TASK TO COMPLETE = In the text on tracking monthly spending, which expenses should be left out of the list of purchases?

TEXT UNDER STUDY =
I don’t begrudge anyone excess, of course. But now all of that has rolled to a close.
And with it, time for me to give you some simple instructions. We’ll talk about why after. And also, cake.
Table of Contents
Two steps
1. Write down everything you’ve spent money on since the beginning of the month.
- Round to the nearest dollar.
- Don’t worry if it’s not 100% accurate.
- Exclude things like rent, phone bill, electric bill, and anything else that you pay the same time each month.
- Put each item into a rough category. Things like “Food”, “Transportation” etc.
2. Do this every day for the rest of the month.
- I don’t recommend using Mint, but if you must, then copy the numbers from there into another format, like a text editor, notepad, or spreadsheet.
- Again, rough numbers are okay here.
- Continue putting each purchase into a category of your own choosing.
Why?
This isn’t really a lot of work, but it might feel like it. And it’s probably no fun.
But I’m asking you to do this because a fascinating thing will happen when you do. Over time, you’ll start to notice patterns. You’ll see what you’re spending your money on, and what areas you spend more on that others. And at the end of the month, you’ll have a good representative sample of your spending habits.
So why do you care?
Because awareness of one’s actions is the first step to analyzing one’s actions. And perhaps changing them.
You may think? “Why bother? I’m doing fine. I can afford to live my life each month.”
If you’re in this place, then I applaud you. You’re more on top of things than most people. You’re surviving.
But the question is: are you thriving? Are you doing as well as you could be? You’re doing fine for today, but what about tomorrow? Are you sure that you’re acting in a way that maximizes all of your goals, not just your day-to-day ones?
Are you acting in line with your priorities?
Let’s bake a cake
Let’s say you’re trying to figure out how to bake a cake, but lack a recipe. (I could tell you a recipe, but everyone has different ingredients and likes different types of cakes.)
You start with some ideas, and then try it out. Based on the taste test, you think “hmm, could use less sweetness” or “it’s hard as a rock“. (That’s me; I’m no baker.) You take the feedback and put it back into the next cake you make. The goal is to make the best possible cake you can over time.
What does the “best possible cake” mean? Is it best tasting? Healthiest? Most sustainable ingredients? A combination of these things? Only you can say, which is why you’re baking the cake and not me.
Every month you bake a cake with your money. But chances are, even though you’re “eating” the result, you may not be thinking, “how could I make this the best possible?” Instead, you may say, “hey, it’s just cake” and then start again, throwing ingredients in however you feel.
It’s time to start asking yourself: what is the best possible “cake” I could make? More importantly, what does “best possible” mean to me?
Start thinking about the answers to these questions over the next month. Then, when you have your representative sample from those two steps listed above, start asking what ingredients you may want to change.

[Text extracted from the pages]

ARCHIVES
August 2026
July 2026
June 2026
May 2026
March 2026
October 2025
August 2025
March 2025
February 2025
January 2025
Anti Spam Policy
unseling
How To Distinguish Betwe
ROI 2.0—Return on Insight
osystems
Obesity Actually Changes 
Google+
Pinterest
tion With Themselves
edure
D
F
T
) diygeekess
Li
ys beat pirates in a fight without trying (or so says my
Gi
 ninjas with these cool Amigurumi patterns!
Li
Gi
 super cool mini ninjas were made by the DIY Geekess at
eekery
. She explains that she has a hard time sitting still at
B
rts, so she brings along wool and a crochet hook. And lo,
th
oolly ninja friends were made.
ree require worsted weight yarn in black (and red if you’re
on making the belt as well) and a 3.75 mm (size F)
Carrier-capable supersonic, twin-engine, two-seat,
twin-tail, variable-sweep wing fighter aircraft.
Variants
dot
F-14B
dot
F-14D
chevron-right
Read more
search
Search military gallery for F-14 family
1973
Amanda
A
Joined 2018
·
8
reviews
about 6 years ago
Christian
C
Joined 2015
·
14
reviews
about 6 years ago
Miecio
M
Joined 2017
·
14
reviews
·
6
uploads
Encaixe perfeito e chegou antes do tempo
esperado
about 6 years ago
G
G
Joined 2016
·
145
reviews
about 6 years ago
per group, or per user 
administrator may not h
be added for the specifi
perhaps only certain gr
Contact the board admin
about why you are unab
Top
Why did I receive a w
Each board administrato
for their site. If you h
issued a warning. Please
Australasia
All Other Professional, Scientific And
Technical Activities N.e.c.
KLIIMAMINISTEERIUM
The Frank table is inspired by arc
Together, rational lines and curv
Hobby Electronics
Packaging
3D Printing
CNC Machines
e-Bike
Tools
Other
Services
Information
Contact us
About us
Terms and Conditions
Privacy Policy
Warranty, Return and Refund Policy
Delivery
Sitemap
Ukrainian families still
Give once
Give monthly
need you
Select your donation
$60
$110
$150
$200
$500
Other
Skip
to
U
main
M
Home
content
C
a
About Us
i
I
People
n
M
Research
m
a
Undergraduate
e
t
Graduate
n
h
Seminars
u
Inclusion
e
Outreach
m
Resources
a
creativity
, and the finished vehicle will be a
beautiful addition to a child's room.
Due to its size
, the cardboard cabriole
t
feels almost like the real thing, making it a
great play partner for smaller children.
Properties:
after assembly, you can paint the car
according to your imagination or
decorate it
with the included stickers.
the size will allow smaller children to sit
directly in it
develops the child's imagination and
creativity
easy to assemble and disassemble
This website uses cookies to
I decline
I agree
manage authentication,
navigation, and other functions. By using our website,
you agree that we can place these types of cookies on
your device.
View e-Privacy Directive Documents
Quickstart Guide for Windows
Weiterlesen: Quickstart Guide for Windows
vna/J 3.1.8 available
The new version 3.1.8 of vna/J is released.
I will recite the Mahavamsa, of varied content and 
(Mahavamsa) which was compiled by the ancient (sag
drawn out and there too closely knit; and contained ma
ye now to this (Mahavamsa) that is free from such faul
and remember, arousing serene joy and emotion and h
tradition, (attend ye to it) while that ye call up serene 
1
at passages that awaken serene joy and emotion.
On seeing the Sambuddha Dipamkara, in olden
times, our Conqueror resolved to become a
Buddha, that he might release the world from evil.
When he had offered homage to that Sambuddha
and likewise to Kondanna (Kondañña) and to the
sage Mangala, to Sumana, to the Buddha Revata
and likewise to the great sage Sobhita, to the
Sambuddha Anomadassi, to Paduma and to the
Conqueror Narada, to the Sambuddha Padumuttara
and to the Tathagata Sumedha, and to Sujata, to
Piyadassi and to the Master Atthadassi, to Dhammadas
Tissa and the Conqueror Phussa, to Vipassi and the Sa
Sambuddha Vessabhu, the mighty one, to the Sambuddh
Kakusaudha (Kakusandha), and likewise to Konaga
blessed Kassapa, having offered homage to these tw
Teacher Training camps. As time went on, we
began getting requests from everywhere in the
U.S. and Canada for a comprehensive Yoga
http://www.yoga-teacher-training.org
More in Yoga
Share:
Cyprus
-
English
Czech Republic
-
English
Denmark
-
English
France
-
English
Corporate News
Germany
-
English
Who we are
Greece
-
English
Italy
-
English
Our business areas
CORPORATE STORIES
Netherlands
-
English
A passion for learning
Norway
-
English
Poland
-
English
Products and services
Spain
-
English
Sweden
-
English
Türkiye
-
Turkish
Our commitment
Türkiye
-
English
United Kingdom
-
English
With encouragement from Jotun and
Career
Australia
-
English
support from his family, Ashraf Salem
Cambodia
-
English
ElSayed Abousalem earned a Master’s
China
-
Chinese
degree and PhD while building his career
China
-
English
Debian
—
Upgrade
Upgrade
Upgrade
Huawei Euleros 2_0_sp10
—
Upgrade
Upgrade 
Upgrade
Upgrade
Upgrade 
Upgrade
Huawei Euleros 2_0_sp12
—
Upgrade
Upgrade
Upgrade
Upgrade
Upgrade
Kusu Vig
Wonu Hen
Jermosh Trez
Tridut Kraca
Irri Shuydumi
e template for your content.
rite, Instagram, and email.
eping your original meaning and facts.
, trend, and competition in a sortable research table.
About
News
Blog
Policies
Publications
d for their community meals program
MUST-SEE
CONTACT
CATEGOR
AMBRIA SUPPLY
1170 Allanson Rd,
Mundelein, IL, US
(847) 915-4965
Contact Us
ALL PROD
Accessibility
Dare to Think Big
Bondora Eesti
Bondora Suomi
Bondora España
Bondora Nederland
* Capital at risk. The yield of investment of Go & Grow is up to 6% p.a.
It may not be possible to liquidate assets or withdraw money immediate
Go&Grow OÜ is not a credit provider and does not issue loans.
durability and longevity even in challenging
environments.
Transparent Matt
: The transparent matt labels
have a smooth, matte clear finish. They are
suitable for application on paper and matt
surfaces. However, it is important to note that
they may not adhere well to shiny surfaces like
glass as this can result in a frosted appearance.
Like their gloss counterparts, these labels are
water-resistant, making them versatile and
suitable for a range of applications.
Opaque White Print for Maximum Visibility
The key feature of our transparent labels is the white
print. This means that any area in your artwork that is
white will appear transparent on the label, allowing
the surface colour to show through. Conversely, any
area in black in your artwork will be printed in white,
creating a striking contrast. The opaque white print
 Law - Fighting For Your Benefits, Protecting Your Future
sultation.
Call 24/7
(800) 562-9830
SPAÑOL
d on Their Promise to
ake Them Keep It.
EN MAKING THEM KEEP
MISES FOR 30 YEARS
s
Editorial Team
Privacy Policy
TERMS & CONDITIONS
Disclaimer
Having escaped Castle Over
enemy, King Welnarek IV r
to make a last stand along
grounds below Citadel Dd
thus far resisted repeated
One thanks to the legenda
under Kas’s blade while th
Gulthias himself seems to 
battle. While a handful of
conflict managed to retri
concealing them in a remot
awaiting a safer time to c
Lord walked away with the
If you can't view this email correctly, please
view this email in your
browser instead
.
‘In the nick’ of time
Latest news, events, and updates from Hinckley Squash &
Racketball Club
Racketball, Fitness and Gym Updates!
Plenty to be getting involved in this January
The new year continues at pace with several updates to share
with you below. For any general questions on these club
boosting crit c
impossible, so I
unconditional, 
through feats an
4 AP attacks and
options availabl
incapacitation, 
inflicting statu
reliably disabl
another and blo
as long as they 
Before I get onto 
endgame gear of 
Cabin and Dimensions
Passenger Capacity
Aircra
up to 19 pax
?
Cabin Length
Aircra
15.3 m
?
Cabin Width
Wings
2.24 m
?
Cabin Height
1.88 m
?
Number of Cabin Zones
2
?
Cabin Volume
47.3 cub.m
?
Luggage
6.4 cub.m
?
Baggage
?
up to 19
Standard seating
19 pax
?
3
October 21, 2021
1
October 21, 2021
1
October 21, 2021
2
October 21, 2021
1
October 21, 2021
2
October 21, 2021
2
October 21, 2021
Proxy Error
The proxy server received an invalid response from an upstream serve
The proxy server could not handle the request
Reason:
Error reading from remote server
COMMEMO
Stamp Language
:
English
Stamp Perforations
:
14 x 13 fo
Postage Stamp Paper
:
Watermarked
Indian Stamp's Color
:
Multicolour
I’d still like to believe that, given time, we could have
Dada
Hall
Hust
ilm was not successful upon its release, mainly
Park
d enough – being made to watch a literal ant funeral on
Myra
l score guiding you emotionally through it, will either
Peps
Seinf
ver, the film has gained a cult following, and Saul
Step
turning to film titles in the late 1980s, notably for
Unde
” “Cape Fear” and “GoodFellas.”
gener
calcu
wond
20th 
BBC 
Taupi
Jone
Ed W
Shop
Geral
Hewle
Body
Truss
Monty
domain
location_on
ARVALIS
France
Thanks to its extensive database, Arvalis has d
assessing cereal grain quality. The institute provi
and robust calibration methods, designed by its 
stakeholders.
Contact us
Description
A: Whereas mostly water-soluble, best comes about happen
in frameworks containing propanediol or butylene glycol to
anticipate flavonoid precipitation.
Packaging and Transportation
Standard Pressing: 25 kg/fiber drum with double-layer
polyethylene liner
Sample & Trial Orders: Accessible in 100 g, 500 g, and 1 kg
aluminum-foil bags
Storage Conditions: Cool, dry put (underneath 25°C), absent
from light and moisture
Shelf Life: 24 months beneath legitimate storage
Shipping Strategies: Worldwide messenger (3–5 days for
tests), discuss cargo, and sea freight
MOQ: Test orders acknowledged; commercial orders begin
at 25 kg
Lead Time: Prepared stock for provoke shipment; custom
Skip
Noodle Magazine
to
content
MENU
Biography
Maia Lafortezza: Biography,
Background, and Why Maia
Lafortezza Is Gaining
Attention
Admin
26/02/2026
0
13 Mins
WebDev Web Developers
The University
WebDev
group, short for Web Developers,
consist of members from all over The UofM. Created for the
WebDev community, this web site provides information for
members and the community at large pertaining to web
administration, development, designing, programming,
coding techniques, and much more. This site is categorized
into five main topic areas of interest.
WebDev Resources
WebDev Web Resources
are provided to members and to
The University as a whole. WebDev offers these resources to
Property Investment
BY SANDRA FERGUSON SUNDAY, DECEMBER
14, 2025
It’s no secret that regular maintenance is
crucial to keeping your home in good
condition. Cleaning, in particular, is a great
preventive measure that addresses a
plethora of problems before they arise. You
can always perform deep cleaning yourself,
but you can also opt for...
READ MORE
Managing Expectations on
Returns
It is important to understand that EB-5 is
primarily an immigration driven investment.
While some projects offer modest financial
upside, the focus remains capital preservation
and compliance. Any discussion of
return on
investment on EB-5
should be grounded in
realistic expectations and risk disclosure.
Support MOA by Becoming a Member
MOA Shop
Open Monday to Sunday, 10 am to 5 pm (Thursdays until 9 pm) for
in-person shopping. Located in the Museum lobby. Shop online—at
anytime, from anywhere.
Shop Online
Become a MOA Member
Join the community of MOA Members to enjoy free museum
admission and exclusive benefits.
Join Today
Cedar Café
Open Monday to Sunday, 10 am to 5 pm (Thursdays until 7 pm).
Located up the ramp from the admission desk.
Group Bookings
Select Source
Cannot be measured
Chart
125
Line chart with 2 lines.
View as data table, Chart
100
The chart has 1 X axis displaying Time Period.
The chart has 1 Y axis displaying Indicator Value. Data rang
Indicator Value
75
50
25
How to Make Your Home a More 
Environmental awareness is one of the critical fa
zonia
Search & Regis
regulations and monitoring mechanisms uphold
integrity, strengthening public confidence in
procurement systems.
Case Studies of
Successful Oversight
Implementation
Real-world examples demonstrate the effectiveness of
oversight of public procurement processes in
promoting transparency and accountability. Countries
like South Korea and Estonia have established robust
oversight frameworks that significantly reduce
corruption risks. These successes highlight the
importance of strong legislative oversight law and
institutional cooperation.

RESPONSE BELOW = Rent, the phone bill, the electric bill, and anything else paid at the same time each month.